TASK GOAL: With "butt" as the search word, show every line of the material that has it.
§
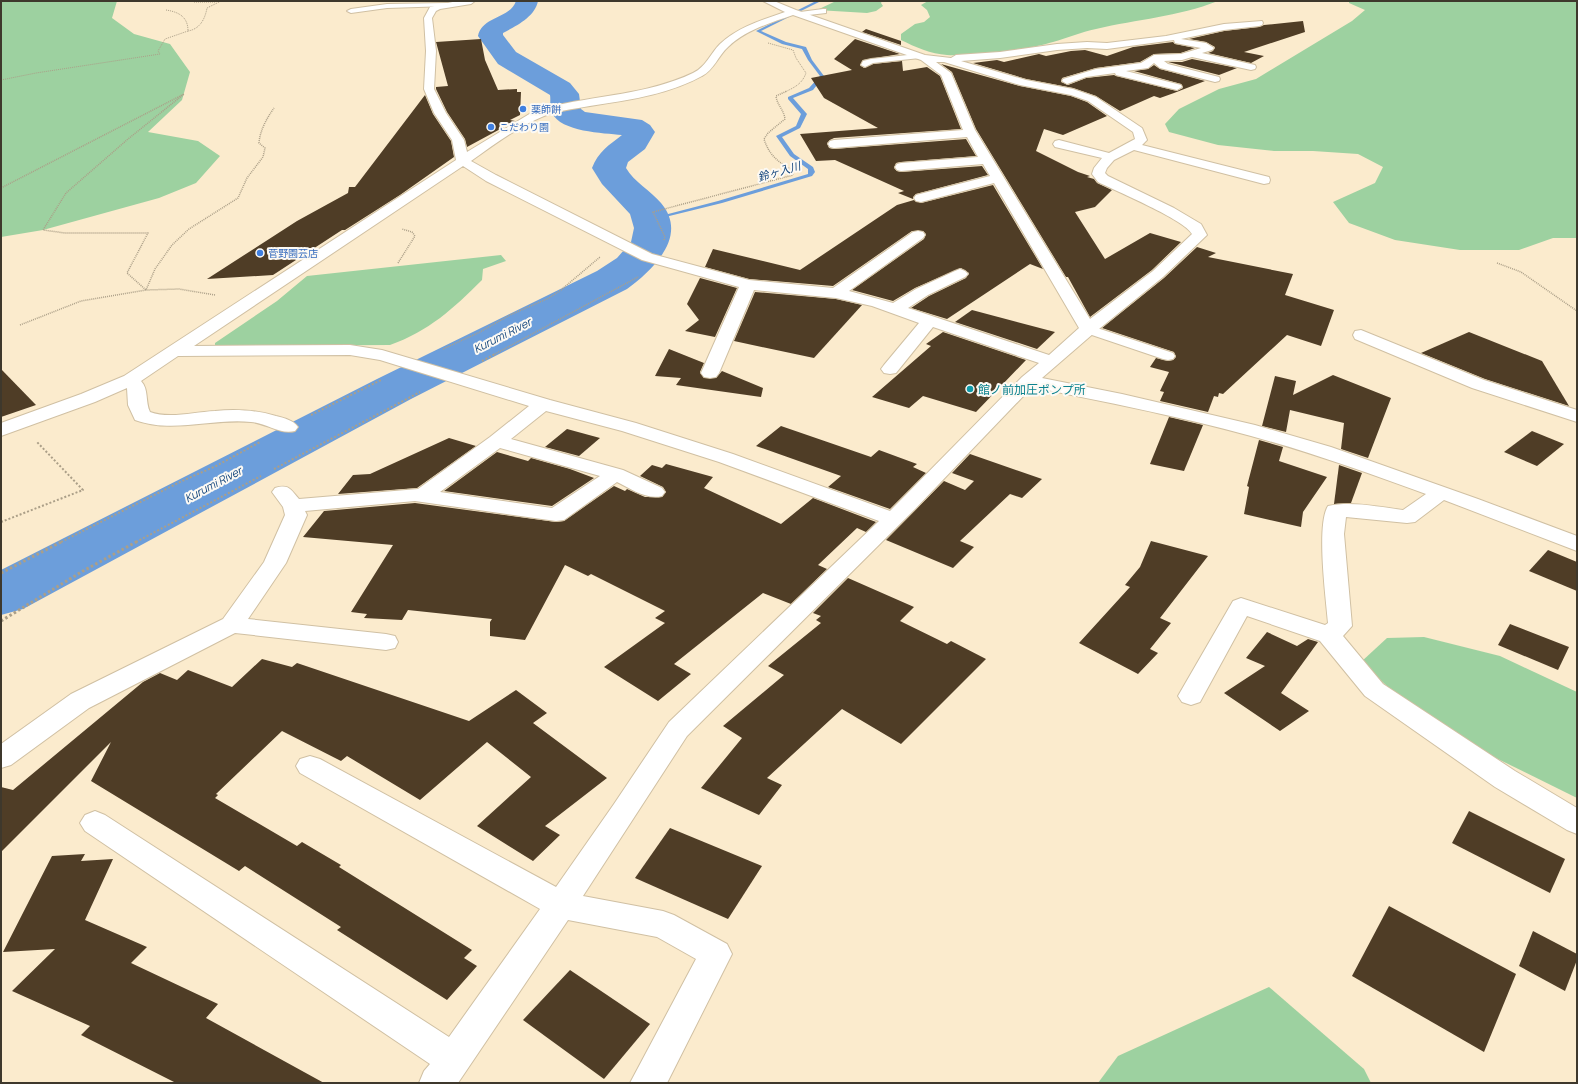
<svg xmlns="http://www.w3.org/2000/svg" width="1578" height="1084" viewBox="0 0 1578 1084" font-family="Manrope,'Noto Sans JP',sans-serif">
<style>
.green{fill:#9dd1a0}
.lines{fill:none;stroke-linecap:round;stroke-linejoin:round}
.stream{fill:#6c9edb;fill-rule:evenodd}
.river{fill:#6c9edb;fill-rule:evenodd}
.building{fill:#4f3d26}
.service-casing{stroke:#d0c0a3;stroke-width:2}
.minor-casing{stroke:#d0c0a3;stroke-width:2}
.path-far3{stroke:#ab9f88;stroke-width:1;stroke-dasharray:1 1;stroke-linecap:butt}
.path-far2{stroke:#ab9f88;stroke-width:1.5;stroke-dasharray:1 1;stroke-linecap:butt}
.path-far1{stroke:#ab9f88;stroke-width:2;stroke-dasharray:2 2;stroke-linecap:butt}
.path{stroke:#ab9f88;stroke-width:3;stroke-dasharray:2.5 2.5;stroke-linecap:butt}
.service{fill:#fff;fill-rule:evenodd}
.minor{fill:#fff;fill-rule:evenodd}
.shop-dot{fill:#3f7fe0;stroke:#fdfaf4;stroke-width:1.5}
.culture-dot{fill:#0f9aa8;stroke:#fdfaf4;stroke-width:1.5}
.labels{text-anchor:middle;dominant-baseline:central;stroke-width:4;stroke-linejoin:round;paint-order:stroke}
.far-shop-label{font-size:10px;fill:#366cbe;stroke:#fdfaf4;text-anchor:start}
.far-water-label{font-size:11px;font-style:italic;fill:#11447c;stroke:#fdfaf4}
.culture-label{font-size:12px;fill:#0d838f;stroke:#fdfaf4;text-anchor:start}
</style>
<rect width="100%" height="100%" fill="#fbebcd"/>
<g class="green">
<polygon points="1,1 117,1 112,18 134,34 170,44 190,72 182,100 148,132 198,141 220,156 196,183 159,198 43,230 1,237"/>
<polygon points="836,1 882,1 881,3 883,6 876,11 867,13 817,10"/>
<path d="M928,1h290c-41,16 -80,18 -122,28 -15,3 -29,9 -43,13 -27,8 -79,16 -106,13 -16,-1 -32,-8 -46,-15v-6l14,-10 9,-2 6,-5 -3,-7 -6,-5z"/>
<polygon points="1349,1 1577,1 1577,238 1553,238 1519,250 1460,250 1395,240 1349,223 1333,202 1375,183 1383,167 1358,154 1313,151 1274,151 1218,145 1169,132 1165,124 1179,109 1219,89 1256,79 1352,21 1365,10 1349,3"/>
<path d="M501,255l5,6 -23,8 -1,11c-29,29 -53,51 -92,65l-175,1v-3l62,-42 30,-25z"/>
<polygon points="1424,637 1500,656 1577,692 1577,798 1429,725 1361,662 1387,638"/>
<polygon points="1269,987 1364,1069 1371,1083 1098,1083 1118,1056"/>
</g>
<g class="lines">
<polygon class="stream" points="816,1 821,1 761,31 786,42 806,47 812,60 824,76 813,90 793,98 807,114 800,128 782,137 794,154 813,167 815,172 812,176 722,203 649,221 649,219 718,201 808,174 808,169 790,156 776,136 796,126 801,114 788,99 788,97 809,88 820,76 808,60 802,49 782,44 756,31"/>
<path class="river" d="M516,1h22c-3,16 -22,25 -35,32v2l13,17 54,31 9,11 2,15 4,3 57,8 8,5 5,7 -10,17 -17,13 -2,6c8,14 25,23 35,35 28,33 -8,67 -34,86l-216,110 -388,210 -22,6v-45l376,-191 220,-108 20,-13 14,-16 3,-14 -4,-14 -28,-30 -10,-16c6,-16 17,-23 30,-33 -19,-2 -61,-3 -70,-22 -3,-5 -1,-13 -2,-18l-52,-31 -20,-28c4,-20 33,-18 38,-35z"/>
</g>
<g class="building">
<polygon points="1303,21 1305,32 1244,52 1264,56 1251,63 1208,53 1213,51 1215,47 1206,42 1189,39 1224,31 1259,27 1264,25"/>
<polygon points="866,29 901,41 901,45 862,32"/>
<polygon points="481,39 485,60 498,90 517,89 517,92 521,92 520,115 510,120 515,121 467,147 465,139 447,112 436,89 436,87 448,86 436,42"/>
<polygon points="855,39 900,54 863,60 860,65 864,68 873,64 902,61 903,71 927,67 940,76 961,129 834,138 830,140 827,143 829,148 834,149 966,139 976,156 901,162 896,163 894,168 897,171 901,172 982,166 988,175 916,194 913,197 913,199 898,193 904,191 835,160 816,161 800,134 878,128 824,98 811,78 852,70 834,59"/>
<polygon points="1173,42 1175,44 1195,48 1181,53 1154,54 1140,62 1096,68 1062,78 1061,82 1068,85 1086,78 1114,75 1116,76 1177,91 1183,88 1181,84 1134,71 1148,69 1154,65 1160,69 1205,81 1174,93 1160,98 1154,96 1120,111 1096,96 1073,88 1026,79 973,63 997,60 1004,62 1039,54 1046,56 1071,51 1085,50 1107,56 1133,47"/>
<polygon points="1192,59 1237,68 1219,75 1168,62 1182,62"/>
<polygon points="941,64 1020,86 1071,96 1087,102 1107,116 1063,135 1044,129 1036,151 1078,172 1090,176 1087,177 1094,179 1097,183 1112,190 1095,207 1075,212 1105,259 1150,233 1181,242 1152,270 1090,317 1068,277 1066,277 976,129 952,72"/>
<polygon points="425,95 433,114 451,141 454,157 400,195 345,230 342,230 273,275 207,279 297,221 348,193 349,187 355,187"/>
<polygon points="993,185 1043,269 1030,264 947,319 911,308 929,296 966,278 969,273 961,268 915,288 893,301 852,290 924,239 926,234 923,231 912,231 833,286 749,279 705,267 713,249 800,270 897,205 914,200 921,203"/>
<polygon points="1197,247 1216,253 1208,257 1293,274 1285,295 1334,310 1321,346 1287,335 1223,394 1219,393 1218,397 1214,396 1208,412 1160,401 1164,392 1160,391 1169,372 1150,367 1156,358 1168,361 1173,360 1176,357 1174,352 1102,328 1164,278"/>
<polygon points="700,278 737,288 715,337 685,331 699,320 687,304"/>
<polygon points="755,292 836,299 862,305 814,358 734,341"/>
<polygon points="972,310 1055,332 1037,349 955,322"/>
<polygon points="943,332 1026,360 976,412 923,396 909,408 872,397 931,346 926,344"/>
<polygon points="1469,332 1542,361 1569,406 1485,379 1421,353"/>
<polygon points="669,349 704,363 700,372 704,378 716,378 722,371 763,388 761,397 676,385 681,378 655,376"/>
<polygon points="1,369 36,405 1,417"/>
<polygon points="1333,375 1391,398 1368,458 1341,449 1344,423 1290,410 1286,432 1262,426 1275,376 1296,381 1293,395"/>
<polygon points="1169,417 1203,425 1184,471 1150,464"/>
<polygon points="781,426 871,457 879,450 917,464 913,467 926,473 890,509 828,487 841,476 756,446"/>
<polygon points="567,429 600,438 579,456 545,447"/>
<polygon points="1532,431 1564,444 1537,466 1504,452"/>
<polygon points="449,438 476,446 417,488 338,494 353,475 370,474"/>
<polygon points="1259,440 1283,447 1279,461 1327,477 1303,512 1301,527 1244,514 1249,487 1247,486"/>
<polygon points="497,452 528,461 531,458 570,469 594,478 552,506 444,491"/>
<polygon points="970,454 1042,479 1022,498 1010,494 960,541 974,547 953,568 886,540 944,481 965,490 974,481 952,473"/>
<polygon points="666,464 713,477 704,488 781,524 813,498 876,522 866,532 857,528 818,565 827,569 791,604 763,593 674,664 691,674 658,701 604,667 665,623 655,618 665,611 591,574 588,576 565,565 525,640 490,636 490,622 492,619 408,610 402,620 364,618 367,614 351,612 393,545 303,537 324,511 415,503 556,522 564,521 614,486 625,491 627,489 645,497 662,497 666,492 663,487 640,476 652,465 662,468"/>
<polygon points="1339,465 1362,473 1351,503 1334,504"/>
<polygon points="1151,541 1208,556 1160,618 1171,623 1150,649 1158,653 1138,674 1079,643 1130,587 1125,585 1140,567"/>
<polygon points="1548,550 1577,562 1577,591 1529,571"/>
<polygon points="848,578 914,607 900,621 947,644 951,641 986,659 901,744 842,709 767,778 782,785 759,815 701,788 742,738 723,726 784,675 768,666 821,623 816,620 821,616 813,613"/>
<polygon points="1510,624 1569,647 1558,670 1498,645"/>
<polygon points="1267,632 1297,646 1308,639 1318,642 1281,693 1309,711 1280,731 1224,693 1265,666 1246,658"/>
<polygon points="262,659 292,667 297,663 469,721 516,690 547,713 533,723 607,778 545,826 560,835 533,861 477,826 531,777 487,742 420,800 347,756 341,761 282,731 216,794 218,795 215,798 297,846 302,842 341,865 339,867 472,950 464,958 477,966 447,1000 337,930 341,927 245,866 239,871 91,781 111,742 1,852 1,787 13,790 143,682 160,673 177,680 188,670 232,687"/>
<polygon points="1469,811 1565,859 1550,893 1452,843"/>
<polygon points="670,828 762,866 728,919 635,878"/>
<polygon points="85,854 81,861 113,859 85,920 147,947 131,963 218,1004 206,1018 324,1083 176,1083 81,1035 90,1026 12,991 55,949 3,952 52,856"/>
<polygon points="1389,906 1516,974 1484,1052 1352,976"/>
<polygon points="1533,931 1577,954 1577,960 1565,991 1519,966"/>
<polygon points="570,970 650,1024 604,1079 523,1020"/>
</g>
<g class="lines">
<defs>
<g id="service">
<polygon points="447,3 450,5 449,6 387,8 351,13 347,11 351,9 387,4"/>
<polygon points="823,9 826,9 826,13 800,16 796,14 800,12"/>
<polygon points="917,54 921,56 920,58 873,63 865,67 861,65 863,61 871,59"/>
<polygon points="1088,325 1173,353 1175,356 1173,359 1168,360 1163,359 1083,332 1081,329 1083,326"/>
</g>
<g id="minor">
<path d="M457,1h18l-4,3 -31,5 -4,2 -4,7 4,33 -2,38 12,24 18,27 3,12 64,-39 14,-5c50,-13 102,-13 148,-35 13,-6 17,-19 27,-29 18,-17 42,-24 65,-32l-22,-11h11l22,9 129,45 26,3 5,-3 44,-3 57,-8 30,-2 20,1 59,-7 58,-12 38,-3 1,2 -1,2 -3,1 -35,4 -43,9 25,4 8,5 -2,2 -10,3 53,12 1,2 -1,2 -4,1 -59,-13 -10,3 -18,1 4,3 51,13 1,2 -1,2 -4,1 -55,-14 -6,-5 -6,5 -22,3 55,14 1,2 -5,3 -61,-15 -1,-2 -29,4 -19,7 -5,-3 1,-2 33,-10 45,-6 13,-8 27,-1 20,-6 -26,-5 -1,-3 -67,9 -20,-1 -30,2 -57,8 -39,3 65,19 47,9 23,8 46,31 5,12 -5,5 127,32 1,3 -1,3 -5,1 -130,-34 -20,10 -7,8 -2,5 3,3 66,32 27,16 6,11 -44,42 -69,56 -52,45 80,16 133,31 76,22 147,52 99,37v15l-133,-51 -29,22 -8,1 -61,-6 -2,17 8,92 -9,10 40,48 132,87 62,37v26l-10,-4 -72,-43 -130,-91 -45,-55 -73,-25 -47,86 -9,3 -9,-3 -4,-6 55,-95 8,-3 84,27 3,-2c-2,-24 -12,-98 0,-117 24,-5 51,1 75,4l23,-16c-58,-21 -116,-42 -175,-58 -72,-20 -146,-34 -219,-49l-117,122 -228,227 -104,160 80,15 11,4 53,29 5,10 -65,129h-37l66,-124 -39,-22 -89,-17 -110,163h-39l5,-12 6,-7 -345,-233 -5,-8 5,-8 10,-4 10,4 344,222 91,-128 -240,-136 -4,-7 4,-7 10,-3 10,3 236,128 58,-83 55,-82 210,-201 -160,-59 -97,-31 -76,-20 -35,28 112,31 39,18 3,4 -3,4c-15,4 -31,-7 -45,-14l-53,38 -8,1 -141,-20 -110,10 2,4 -21,48 -38,56 138,15 9,2 3,6 -3,6 -9,2 -151,-17 -146,75 -78,57 -10,3v-24l70,-50 152,-75 41,-57 21,-47 -2,-8 -11,-15 3,-4c14,-4 15,1 24,11l119,-10 72,-52 39,-31 -149,-46 -30,-5 -172,1 -37,25c8,8 4,21 9,31 19,7 44,0 65,-1 20,-2 41,-1 61,5 8,2 17,4 22,11l-3,4c-15,4 -29,-8 -44,-9 -39,-4 -78,12 -116,-2l-7,-15 -1,-17 -32,14 -94,34v-13l80,-29 43,-18 332,-216 -4,-20 -18,-27 -10,-24 2,-38 -2,-33 6,-11zM793,15l128,45 20,15 22,55 -129,10 -4,1 -2,3 2,3 4,1 133,-11 11,20 -77,6 -4,1 -2,3 2,3 4,1 82,-7 7,12 -74,19 -2,3 2,3 5,1 73,-19 85,145 -30,27 -141,-47 20,-13 37,-18 3,-3 -3,-3 -5,-2 -5,2 -39,18 -23,14 -44,-12 74,-53 2,-3 -2,-3 -5,-1 -5,1 -80,56 -84,-8 -97,-26 -156,-79 -25,-14c25,-18 52,-38 81,-48 49,-11 105,-12 150,-37 12,-6 16,-20 26,-29 18,-17 42,-24 65,-32zM936,62h8l76,23 51,10 17,6 45,31 2,7 -26,14 -50,-13 -4,1 -2,3 2,3 47,11 -8,10 -2,6 6,8c18,9 87,38 94,52l-39,37 -63,48 -115,-189 -24,-57zM463,166l23,15 156,79 97,27 -38,86 3,4 6,1 6,-1 3,-4 35,-83 82,8 36,8 47,17 -35,42 -3,4 3,4 6,1 6,-1 37,-46 106,36 -17,14 -132,134 -157,-57 -97,-31 -86,-23 -168,-50 -32,-5 -156,1zM500,448l100,28 -48,32 -112,-16z"/>
<polygon points="1361,330 1484,380 1577,410 1577,422 1472,388 1355,339 1353,335 1355,331"/>
</g>
</defs>
<use href="#service" class="service-casing"/>
<use href="#minor" class="minor-casing"/>
<g class="path-far3">
<polyline points="194,2 216,2"/>
<path d="M166,10c13,2 22,7 22,21 12,-2 17,-12 19,-23l14,-7"/>
<path d="M768,43l25,7 3,8 10,15c-4,11 -11,14 -21,19"/>
<polyline points="1,80 36,73 160,54 158,51 165,39 188,31"/>
</g>
<g class="path-far2">
<path d="M1,188l183,-94 -56,45 -62,54 -23,37 22,3h83l-21,40 19,17 9,-21 17,-24 17,-16 49,-31 9,-20 16,-21 2,-9 -6,-5c1,-13 8,-25 15,-35"/>
<path d="M664,240l1,-3 -12,-25 140,-37 -1,-5c-14,-8 -23,-15 -28,-31l4,-6 17,-14c-1,-9 -8,-14 -9,-23l11,-5"/>
<polyline points="398,263 415,236 412,232 402,229"/>
<polyline points="1497,263 1521,272 1577,311"/>
<polyline points="20,325 81,301 146,290 179,289 215,295"/>
<polyline points="443,349 480,332 510,315 549,298 561,290 600,257"/>
<polyline points="493,355 638,277"/>
</g>
<g class="path-far1">
<polyline points="482,361 495,354"/>
<polyline points="311,415 381,380"/>
<polyline points="274,469 420,392"/>
<polyline points="1,522 83,490 36,441"/>
<polyline points="61,542 182,481 216,466 260,442"/>
<polyline points="136,542 261,476"/>
</g>
<g class="path">
<polyline points="1,573 63,541"/>
<polyline points="1,621 83,571 138,541"/>
</g>
<use href="#service" class="service"/>
<use href="#minor" class="minor"/>
</g>
<g class="shop-dot">
<circle cx="523" cy="109" r="4"/>
<circle cx="491" cy="127" r="4"/>
<circle cx="260" cy="253" r="4"/>
</g>
<circle class="culture-dot" cx="970" cy="389" r="4"/>
<g class="labels">
<g class="far-shop-label">
<text x="531" y="109">薬師餅</text>
<text x="499" y="127">こだわり園</text>
<text x="268" y="253">菅野園芸店</text>
</g>
<g class="far-water-label">
<text transform="translate(779 171) rotate(-16)">鈴ヶ入川</text>
<text transform="translate(502 335) rotate(-27)">Kurumi River</text>
<text transform="translate(213 484) rotate(-28)">Kurumi River</text>
</g>
<g class="culture-label">
<text x="978" y="389">館ノ前加圧ポンプ所</text>
</g>
</g>
<rect width="1578" height="1084" fill="none" stroke="#3e382c" stroke-width="4"/>
</svg>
§
PROBLEM SOLUTION:
.path-far3{stroke:#ab9f88;stroke-width:1;stroke-dasharray:1 1;stroke-linecap:butt}
.path-far2{stroke:#ab9f88;stroke-width:1.5;stroke-dasharray:1 1;stroke-linecap:butt}
.path-far1{stroke:#ab9f88;stroke-width:2;stroke-dasharray:2 2;stroke-linecap:butt}
.path{stroke:#ab9f88;stroke-width:3;stroke-dasharray:2.5 2.5;stroke-linecap:butt}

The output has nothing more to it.